Work to be completed
Set down exactly the lines below between the line holding "right shoulder: (1145, 241)" and the line holding "left shoulder: (959, 221)", inclusive; no other line belongs in the answer.

======== Input data

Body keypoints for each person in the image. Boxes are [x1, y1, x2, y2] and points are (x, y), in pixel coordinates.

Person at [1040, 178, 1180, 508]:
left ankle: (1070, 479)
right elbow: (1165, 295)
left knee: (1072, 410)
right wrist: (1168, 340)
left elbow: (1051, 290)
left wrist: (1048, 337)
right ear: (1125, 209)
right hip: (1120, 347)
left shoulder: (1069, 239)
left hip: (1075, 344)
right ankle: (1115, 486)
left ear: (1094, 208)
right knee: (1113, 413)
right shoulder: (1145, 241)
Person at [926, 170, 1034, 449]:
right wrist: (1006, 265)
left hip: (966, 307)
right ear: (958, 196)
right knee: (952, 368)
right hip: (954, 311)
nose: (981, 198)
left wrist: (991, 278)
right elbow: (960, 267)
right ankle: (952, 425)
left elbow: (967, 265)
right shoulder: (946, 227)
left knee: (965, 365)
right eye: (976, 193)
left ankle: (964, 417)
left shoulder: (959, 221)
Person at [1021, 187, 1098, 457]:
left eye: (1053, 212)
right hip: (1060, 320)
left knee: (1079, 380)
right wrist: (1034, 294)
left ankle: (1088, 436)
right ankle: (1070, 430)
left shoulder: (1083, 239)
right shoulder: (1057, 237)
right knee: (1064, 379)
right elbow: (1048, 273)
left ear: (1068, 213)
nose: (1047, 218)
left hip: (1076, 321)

================
======== Input data

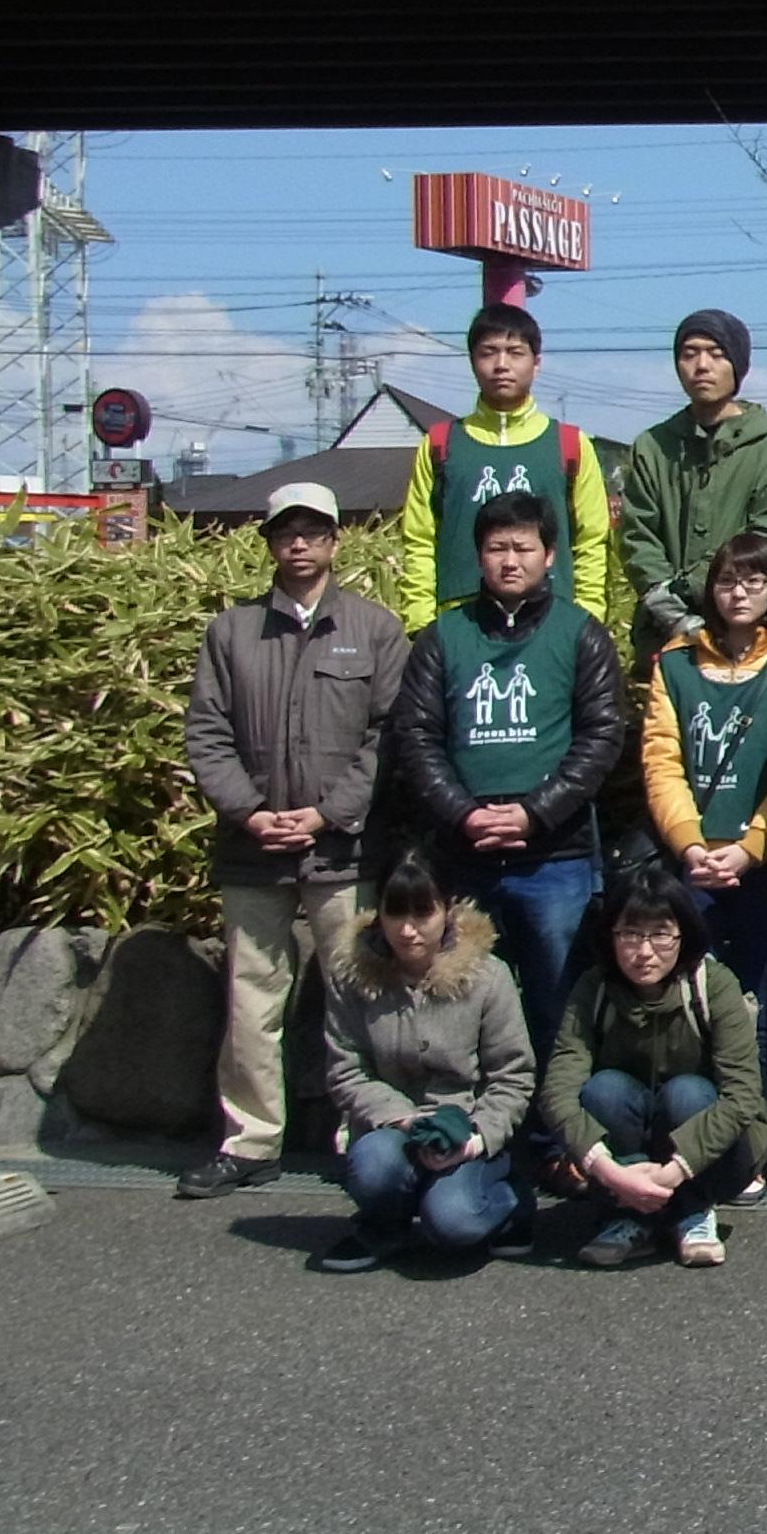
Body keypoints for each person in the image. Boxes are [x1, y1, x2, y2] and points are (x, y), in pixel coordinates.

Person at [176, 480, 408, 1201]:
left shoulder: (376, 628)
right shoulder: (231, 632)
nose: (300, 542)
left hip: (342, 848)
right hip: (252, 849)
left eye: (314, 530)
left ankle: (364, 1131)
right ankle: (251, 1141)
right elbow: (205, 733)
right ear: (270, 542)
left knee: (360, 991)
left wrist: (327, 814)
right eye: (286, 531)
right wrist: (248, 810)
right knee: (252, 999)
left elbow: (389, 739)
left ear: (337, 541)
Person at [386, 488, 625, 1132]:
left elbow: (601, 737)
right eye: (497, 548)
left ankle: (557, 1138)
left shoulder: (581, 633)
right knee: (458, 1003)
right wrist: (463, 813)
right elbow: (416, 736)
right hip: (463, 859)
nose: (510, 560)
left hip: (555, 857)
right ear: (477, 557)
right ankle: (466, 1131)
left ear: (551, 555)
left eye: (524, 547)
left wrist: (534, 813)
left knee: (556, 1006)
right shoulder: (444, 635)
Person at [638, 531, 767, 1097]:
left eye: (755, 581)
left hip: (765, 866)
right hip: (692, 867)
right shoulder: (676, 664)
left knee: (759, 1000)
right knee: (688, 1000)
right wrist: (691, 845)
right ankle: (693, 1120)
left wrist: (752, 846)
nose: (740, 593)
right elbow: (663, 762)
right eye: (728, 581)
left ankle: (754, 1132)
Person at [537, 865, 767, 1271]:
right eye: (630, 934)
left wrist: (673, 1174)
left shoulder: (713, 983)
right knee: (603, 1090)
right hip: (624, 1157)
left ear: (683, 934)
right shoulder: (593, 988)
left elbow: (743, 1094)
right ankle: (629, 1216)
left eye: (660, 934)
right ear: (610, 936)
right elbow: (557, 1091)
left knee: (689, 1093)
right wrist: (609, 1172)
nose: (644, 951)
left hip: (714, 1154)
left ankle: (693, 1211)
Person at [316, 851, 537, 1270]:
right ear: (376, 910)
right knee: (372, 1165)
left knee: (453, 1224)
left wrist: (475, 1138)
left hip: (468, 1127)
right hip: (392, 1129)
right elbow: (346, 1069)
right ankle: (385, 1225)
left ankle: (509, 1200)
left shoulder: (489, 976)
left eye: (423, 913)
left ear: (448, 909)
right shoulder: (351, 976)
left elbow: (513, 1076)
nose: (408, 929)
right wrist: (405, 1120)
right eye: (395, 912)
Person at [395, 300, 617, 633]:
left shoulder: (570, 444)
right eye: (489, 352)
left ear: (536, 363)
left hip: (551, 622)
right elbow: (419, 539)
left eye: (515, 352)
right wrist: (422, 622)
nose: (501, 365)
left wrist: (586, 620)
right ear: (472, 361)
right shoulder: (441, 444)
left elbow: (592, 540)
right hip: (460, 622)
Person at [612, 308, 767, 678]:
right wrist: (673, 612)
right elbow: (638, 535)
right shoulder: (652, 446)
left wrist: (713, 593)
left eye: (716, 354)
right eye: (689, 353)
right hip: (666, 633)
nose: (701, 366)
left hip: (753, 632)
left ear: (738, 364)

================
======== Input data

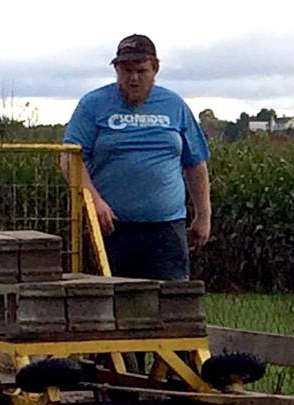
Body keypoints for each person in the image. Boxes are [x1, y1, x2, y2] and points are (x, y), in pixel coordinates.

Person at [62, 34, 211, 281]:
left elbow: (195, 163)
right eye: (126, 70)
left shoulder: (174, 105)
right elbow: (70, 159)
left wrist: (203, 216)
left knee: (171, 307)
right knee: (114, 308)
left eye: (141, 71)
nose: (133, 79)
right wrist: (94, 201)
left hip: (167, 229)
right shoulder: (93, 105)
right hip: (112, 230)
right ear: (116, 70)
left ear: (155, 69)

================

Answer section
right shoulder: (1145, 241)
Person at [926, 170, 1034, 449]:
right wrist: (1006, 265)
left hip: (966, 307)
right ear: (958, 196)
right knee: (952, 368)
right hip: (954, 311)
nose: (981, 198)
left wrist: (991, 278)
right elbow: (960, 267)
right ankle: (952, 425)
left elbow: (967, 265)
right shoulder: (946, 227)
left knee: (965, 365)
right eye: (976, 193)
left ankle: (964, 417)
left shoulder: (959, 221)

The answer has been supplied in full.